AudioMosaic achieves state-of-the-art audio SSL with structured masking and lower memory cost
AudioMosaic is a contrastive self-supervised audio encoder that uses structured time-frequency masking on spectrograms to reduce memory overhead and achieve state-of-the-art results on standard audio benchmarks.
AudioMosaic, a contrastive self-supervised learning encoder introduced in a new arXiv preprint, applies structured time-frequency masking to spectrogram patches during pre-training. The approach constructs positive pairs by masking portions of the time-frequency grid, which reduces memory consumption and enables efficient large-batch training—a persistent challenge for contrastive methods in audio.
Audio self-supervised learning has been dominated by generative reconstruction objectives in recent years, while contrastive approaches have remained less explored, partly due to the difficulty of designing effective audio augmentations and the computational cost of large batch sizes. AudioMosaic addresses both issues by working directly on spectrogram representations and applying structured masking patterns that create meaningful positive pairs without the memory overhead of traditional contrastive frameworks. The encoder learns discriminative utterance-level representations that transfer well across datasets, domains, and acoustic conditions—a key advantage for practitioners working with audio from varied sources like speech, music, and environmental sound.

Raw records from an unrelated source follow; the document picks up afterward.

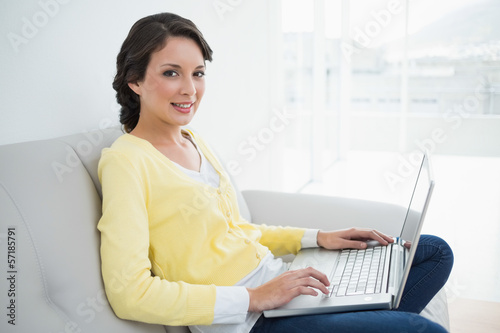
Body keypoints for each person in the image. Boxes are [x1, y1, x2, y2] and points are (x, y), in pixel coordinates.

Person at [97, 12, 453, 333]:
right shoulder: (126, 161)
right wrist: (254, 298)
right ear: (135, 80)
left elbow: (235, 229)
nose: (190, 89)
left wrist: (319, 237)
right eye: (171, 73)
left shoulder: (193, 140)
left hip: (281, 289)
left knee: (435, 252)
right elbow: (130, 293)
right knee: (422, 330)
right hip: (250, 320)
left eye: (198, 73)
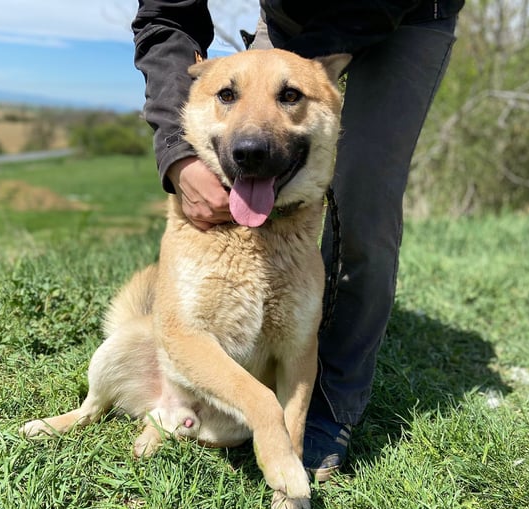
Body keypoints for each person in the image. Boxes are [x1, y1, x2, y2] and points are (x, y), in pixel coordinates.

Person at [132, 0, 464, 481]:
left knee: (363, 198)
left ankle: (332, 403)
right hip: (295, 16)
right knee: (232, 156)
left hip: (409, 12)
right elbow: (167, 16)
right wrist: (176, 153)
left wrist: (298, 76)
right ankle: (231, 375)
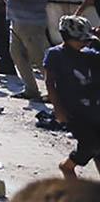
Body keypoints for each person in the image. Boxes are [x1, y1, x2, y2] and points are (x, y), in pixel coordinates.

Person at [44, 15, 100, 180]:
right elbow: (50, 82)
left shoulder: (90, 55)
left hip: (95, 108)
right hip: (74, 110)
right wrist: (58, 109)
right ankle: (68, 166)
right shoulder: (56, 55)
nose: (84, 43)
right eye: (80, 40)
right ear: (66, 38)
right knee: (89, 144)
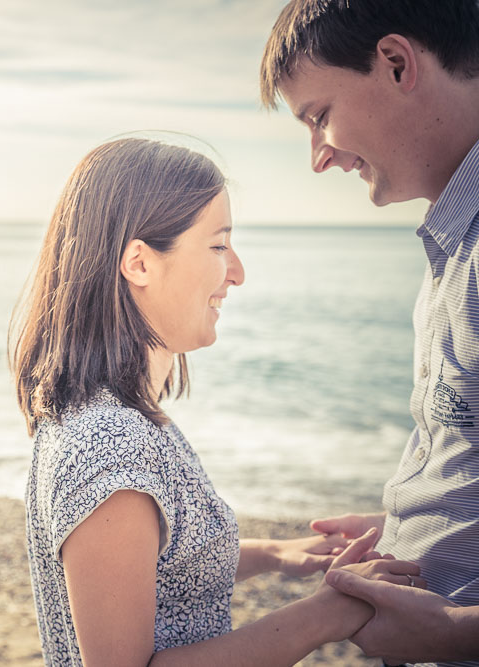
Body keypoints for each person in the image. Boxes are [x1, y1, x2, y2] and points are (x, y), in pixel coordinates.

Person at [9, 137, 421, 666]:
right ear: (139, 263)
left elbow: (156, 562)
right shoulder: (109, 447)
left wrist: (276, 554)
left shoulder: (111, 417)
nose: (237, 272)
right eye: (219, 245)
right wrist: (327, 614)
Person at [259, 1, 479, 665]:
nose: (318, 159)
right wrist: (412, 528)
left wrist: (455, 631)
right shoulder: (452, 246)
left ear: (395, 63)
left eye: (318, 117)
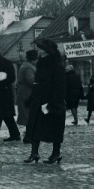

When integrated into audio-language models, the pretrained AudioMosaic encoder improves performance on multimodal audio-language tasks, suggesting the learned representations capture semantic structure useful beyond purely acoustic classification. The authors demonstrate state-of-the-art performance on several standard audio benchmarks under both linear probing and fine-tuning protocols. Code and weights are available on GitHub; the full paper is arXiv:2605.14231v1.